Esta es la razón por la que a nuestra época no le gustan los héroes y prefiere a las víctimas. Vea cómo, durante las ceremonias del fin del centenario de la Primera Guerra Mundial, se intentó “desmilitarizar” el evento, celebrando el “retorno de la paz” para no tener que hablar de victoria. ¡Como si los poilus[1] sólo quisieran poner término a los combates, sin preocuparse de quién terminaría ganando la guerra! De lo que no cabe duda es de que las clases trabajadoras admiran espontáneamente el heroísmo de un coronel Beltrame o el de los dos comandos muertos en Malí, Cédric de Pierrepont y Alain Bertoncello. El espíritu de la época, en cambio, pide reconocerse en el travesti Bilal Hassani, “representante de Francia” en Eurovisión y titular del “premio LGBTI” del año. No se trata exactamente de la misma humanidad.
Habla usted de la devaluación del heroísmo. Pero entonces, ¿cómo explicar la moda cinematográfica de los “superhéroes”? ¿Es una forma de compensación?
Sin duda, pero no es lo esencial.

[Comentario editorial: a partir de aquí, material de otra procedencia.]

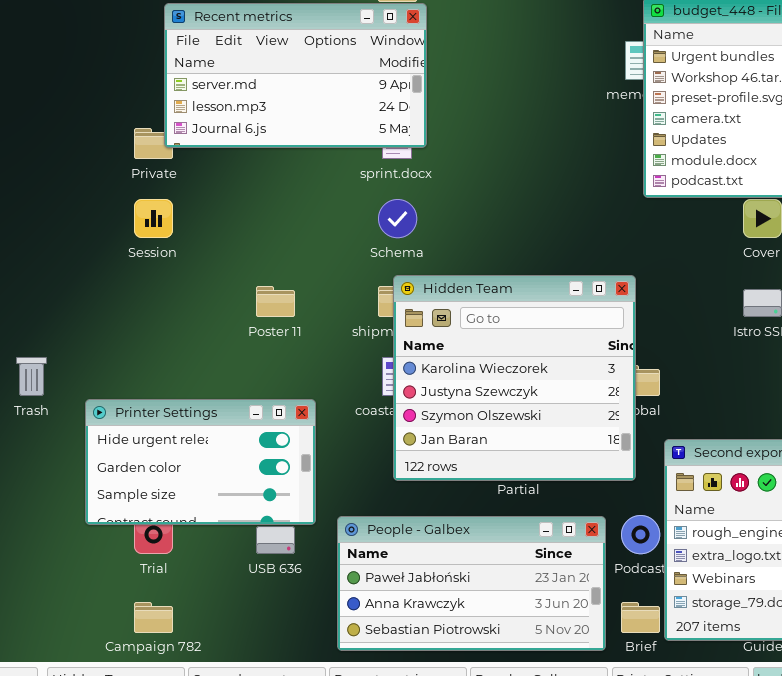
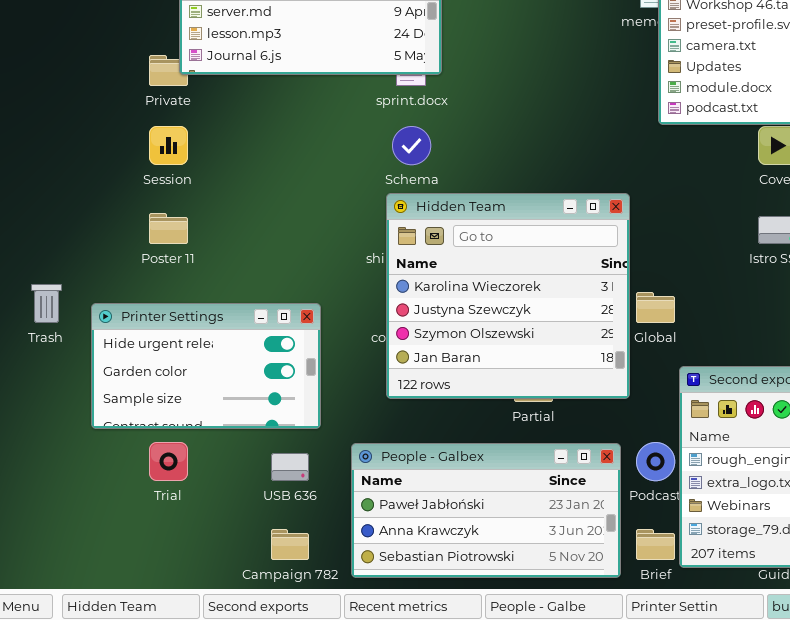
Hidden Team: [393,275,636,481] -> [386,193,630,399], moved
Poster 11: [256,286,295,317] -> [149,213,188,244], moved
Printer Settings: [85,399,316,525] -> [91,303,321,429], moved
Campaign 782: [134,602,173,633] -> [271,529,309,560], moved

Se ha de tener en cuenta que, en realidad, el superhéroe no es ningún héroe exponencial, sino que es incluso todo lo contrario del héroe. El héroe es una figura trágica. Es un hombre que ha elegido tener una vida gloriosa pero breve, en lugar de una vida cómoda pero anodina. El héroe es un hombre que sabe que un día u otro tendrá que dar su vida. No hay nada de ello en los Iron Man, Superman, Spiderman y demás tristes producciones de DC o Marvel. No son héroes porque son invencibles, no sienten el más mínimo miedo, no hay nada trágico en ellos. Son superhombres sólo desde el punto de vista de la testosterona. No son, propiamente hablando, más que “hombres incrementados”, tal como se los imaginan los defensores del “sobrehumanismo”. Estamos a mil leguas de Aquiles o de Siegfried.
Entrevista efectuada por Nicolas Gauthier.
© Boulevard Voltaire
[1] Literalmente, “los peludos”: denominación con la que se designa en Francia a los soldados franceses de la Gran Guerra. (N. del T.)